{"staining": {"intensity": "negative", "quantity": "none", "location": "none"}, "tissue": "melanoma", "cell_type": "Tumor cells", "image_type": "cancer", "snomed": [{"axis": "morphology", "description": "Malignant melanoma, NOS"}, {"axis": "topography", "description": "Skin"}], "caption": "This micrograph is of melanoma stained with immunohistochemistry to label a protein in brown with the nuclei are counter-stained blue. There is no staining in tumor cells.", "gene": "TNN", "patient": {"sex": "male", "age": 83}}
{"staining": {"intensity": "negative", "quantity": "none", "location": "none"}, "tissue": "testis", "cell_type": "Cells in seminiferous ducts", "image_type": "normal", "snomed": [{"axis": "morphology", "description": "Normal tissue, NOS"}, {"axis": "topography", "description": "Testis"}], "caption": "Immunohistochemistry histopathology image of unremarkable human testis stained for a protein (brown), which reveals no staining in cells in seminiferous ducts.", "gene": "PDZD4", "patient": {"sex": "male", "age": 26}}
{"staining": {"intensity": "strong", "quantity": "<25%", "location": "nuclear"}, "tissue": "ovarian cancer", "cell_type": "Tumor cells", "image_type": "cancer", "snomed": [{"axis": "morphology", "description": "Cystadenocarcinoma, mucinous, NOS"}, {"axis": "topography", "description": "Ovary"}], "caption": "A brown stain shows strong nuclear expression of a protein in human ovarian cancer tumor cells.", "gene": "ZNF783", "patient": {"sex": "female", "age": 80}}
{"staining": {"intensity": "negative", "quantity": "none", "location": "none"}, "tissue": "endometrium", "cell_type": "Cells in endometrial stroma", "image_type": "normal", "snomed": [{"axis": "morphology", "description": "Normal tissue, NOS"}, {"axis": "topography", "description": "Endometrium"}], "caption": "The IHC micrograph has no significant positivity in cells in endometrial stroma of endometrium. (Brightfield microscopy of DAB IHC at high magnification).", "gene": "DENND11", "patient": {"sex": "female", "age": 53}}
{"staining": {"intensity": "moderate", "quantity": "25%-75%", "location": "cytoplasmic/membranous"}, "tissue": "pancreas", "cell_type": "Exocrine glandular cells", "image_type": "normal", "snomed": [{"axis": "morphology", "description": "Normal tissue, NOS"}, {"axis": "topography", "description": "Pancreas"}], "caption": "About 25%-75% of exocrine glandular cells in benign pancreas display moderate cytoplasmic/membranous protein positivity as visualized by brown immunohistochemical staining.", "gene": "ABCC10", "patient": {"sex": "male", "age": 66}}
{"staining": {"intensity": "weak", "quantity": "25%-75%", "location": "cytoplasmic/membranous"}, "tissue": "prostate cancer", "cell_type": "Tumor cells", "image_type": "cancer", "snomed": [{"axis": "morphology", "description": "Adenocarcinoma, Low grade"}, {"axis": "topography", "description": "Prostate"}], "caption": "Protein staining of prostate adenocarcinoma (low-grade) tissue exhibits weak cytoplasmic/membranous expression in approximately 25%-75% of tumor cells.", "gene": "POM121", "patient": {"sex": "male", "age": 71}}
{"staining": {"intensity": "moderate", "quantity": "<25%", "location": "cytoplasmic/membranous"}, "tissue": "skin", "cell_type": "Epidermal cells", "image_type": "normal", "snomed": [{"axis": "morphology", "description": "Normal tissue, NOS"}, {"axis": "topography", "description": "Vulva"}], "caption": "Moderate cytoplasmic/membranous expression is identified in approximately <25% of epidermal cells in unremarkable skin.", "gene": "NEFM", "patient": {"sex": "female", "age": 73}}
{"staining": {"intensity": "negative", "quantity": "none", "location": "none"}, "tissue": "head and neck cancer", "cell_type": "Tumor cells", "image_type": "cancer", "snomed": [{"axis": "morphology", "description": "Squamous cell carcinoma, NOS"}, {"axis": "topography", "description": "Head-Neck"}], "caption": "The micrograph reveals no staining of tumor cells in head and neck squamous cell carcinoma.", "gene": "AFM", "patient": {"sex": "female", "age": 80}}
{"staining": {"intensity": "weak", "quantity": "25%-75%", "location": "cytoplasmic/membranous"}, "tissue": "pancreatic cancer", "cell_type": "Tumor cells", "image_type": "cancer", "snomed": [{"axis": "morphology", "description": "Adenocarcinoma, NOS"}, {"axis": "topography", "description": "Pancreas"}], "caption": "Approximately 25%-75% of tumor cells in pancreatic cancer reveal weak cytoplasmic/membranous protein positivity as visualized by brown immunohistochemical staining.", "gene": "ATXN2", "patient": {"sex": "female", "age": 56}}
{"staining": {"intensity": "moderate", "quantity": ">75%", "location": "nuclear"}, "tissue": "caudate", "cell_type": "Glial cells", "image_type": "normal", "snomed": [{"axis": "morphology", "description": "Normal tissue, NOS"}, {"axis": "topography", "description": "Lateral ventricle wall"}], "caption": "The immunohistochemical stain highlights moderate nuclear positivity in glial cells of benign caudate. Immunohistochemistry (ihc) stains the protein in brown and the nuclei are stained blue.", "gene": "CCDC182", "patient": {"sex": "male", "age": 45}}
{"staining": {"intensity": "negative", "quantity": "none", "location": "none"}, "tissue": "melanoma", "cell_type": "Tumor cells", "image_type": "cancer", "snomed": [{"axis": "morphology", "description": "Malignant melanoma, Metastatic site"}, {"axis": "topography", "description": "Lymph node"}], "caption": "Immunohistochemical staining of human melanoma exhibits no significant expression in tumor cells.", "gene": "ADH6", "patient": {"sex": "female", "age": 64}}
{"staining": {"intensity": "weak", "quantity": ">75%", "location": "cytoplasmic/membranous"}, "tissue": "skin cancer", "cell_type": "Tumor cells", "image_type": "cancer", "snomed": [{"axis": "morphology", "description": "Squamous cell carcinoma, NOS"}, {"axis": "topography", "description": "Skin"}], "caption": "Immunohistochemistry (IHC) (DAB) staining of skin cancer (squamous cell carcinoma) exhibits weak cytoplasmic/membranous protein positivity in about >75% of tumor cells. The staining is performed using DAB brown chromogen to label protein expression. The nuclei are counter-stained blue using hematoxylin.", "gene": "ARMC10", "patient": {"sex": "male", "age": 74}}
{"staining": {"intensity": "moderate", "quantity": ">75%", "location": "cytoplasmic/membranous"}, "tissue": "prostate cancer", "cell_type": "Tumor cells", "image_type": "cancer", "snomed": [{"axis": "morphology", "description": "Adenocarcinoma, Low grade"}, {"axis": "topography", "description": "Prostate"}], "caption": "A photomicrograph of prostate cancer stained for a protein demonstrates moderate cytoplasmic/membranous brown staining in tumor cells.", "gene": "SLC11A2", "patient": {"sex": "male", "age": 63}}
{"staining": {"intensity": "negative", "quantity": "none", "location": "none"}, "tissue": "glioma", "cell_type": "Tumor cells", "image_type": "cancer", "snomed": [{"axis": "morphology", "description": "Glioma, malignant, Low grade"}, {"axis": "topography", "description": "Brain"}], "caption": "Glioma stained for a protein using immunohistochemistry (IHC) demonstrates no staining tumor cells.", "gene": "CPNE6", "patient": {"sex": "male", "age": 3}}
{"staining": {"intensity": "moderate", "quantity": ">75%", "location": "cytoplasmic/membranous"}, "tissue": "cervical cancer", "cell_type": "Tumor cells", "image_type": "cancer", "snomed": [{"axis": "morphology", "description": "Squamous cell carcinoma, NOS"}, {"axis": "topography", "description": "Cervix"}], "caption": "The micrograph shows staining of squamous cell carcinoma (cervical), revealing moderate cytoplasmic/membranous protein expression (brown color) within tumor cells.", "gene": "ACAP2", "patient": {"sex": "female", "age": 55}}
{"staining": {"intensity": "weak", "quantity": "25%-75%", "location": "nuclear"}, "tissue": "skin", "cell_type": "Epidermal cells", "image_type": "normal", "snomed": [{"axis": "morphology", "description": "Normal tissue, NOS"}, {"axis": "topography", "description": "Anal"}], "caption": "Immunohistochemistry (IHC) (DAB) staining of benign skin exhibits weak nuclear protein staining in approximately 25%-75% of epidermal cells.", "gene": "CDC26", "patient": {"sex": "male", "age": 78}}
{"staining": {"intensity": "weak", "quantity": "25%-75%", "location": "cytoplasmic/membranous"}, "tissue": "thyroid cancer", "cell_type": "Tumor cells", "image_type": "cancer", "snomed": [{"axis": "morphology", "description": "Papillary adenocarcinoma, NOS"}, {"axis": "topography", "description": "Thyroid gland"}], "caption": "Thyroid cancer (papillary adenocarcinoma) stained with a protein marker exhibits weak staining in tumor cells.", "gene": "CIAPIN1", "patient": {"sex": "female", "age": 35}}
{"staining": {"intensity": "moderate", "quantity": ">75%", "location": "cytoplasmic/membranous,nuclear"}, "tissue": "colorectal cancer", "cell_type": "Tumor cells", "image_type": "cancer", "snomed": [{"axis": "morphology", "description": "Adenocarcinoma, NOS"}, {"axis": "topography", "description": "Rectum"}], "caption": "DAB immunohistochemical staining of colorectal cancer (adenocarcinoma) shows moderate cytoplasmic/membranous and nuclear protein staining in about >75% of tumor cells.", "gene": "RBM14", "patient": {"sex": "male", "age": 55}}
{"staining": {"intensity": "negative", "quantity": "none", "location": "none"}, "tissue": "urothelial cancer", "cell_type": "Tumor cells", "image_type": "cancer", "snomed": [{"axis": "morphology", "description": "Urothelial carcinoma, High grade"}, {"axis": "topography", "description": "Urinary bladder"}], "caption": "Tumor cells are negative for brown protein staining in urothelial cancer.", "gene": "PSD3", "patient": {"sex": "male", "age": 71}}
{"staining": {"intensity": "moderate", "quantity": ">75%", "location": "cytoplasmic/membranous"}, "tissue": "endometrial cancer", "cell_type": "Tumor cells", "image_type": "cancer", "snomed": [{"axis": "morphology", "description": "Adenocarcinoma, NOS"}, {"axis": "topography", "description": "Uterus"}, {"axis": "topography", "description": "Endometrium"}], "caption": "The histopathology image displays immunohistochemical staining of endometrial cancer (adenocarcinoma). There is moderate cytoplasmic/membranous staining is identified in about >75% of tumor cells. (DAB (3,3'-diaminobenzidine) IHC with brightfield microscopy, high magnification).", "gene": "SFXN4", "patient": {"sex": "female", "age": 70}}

┄┄┄┄┄┄┄┄┄┄

PROBLEM DETAILS ▸ Among the lines above, find the one with "photomicrograph of prostate" and the one with "a protein using". Quote both and everything between them, exactly.

RESULT BELOW ▸
{"staining": {"intensity": "moderate", "quantity": ">75%", "location": "cytoplasmic/membranous"}, "tissue": "prostate cancer", "cell_type": "Tumor cells", "image_type": "cancer", "snomed": [{"axis": "morphology", "description": "Adenocarcinoma, Low grade"}, {"axis": "topography", "description": "Prostate"}], "caption": "A photomicrograph of prostate cancer stained for a protein demonstrates moderate cytoplasmic/membranous brown staining in tumor cells.", "gene": "SLC11A2", "patient": {"sex": "male", "age": 63}}
{"staining": {"intensity": "negative", "quantity": "none", "location": "none"}, "tissue": "glioma", "cell_type": "Tumor cells", "image_type": "cancer", "snomed": [{"axis": "morphology", "description": "Glioma, malignant, Low grade"}, {"axis": "topography", "description": "Brain"}], "caption": "Glioma stained for a protein using immunohistochemistry (IHC) demonstrates no staining tumor cells.", "gene": "CPNE6", "patient": {"sex": "male", "age": 3}}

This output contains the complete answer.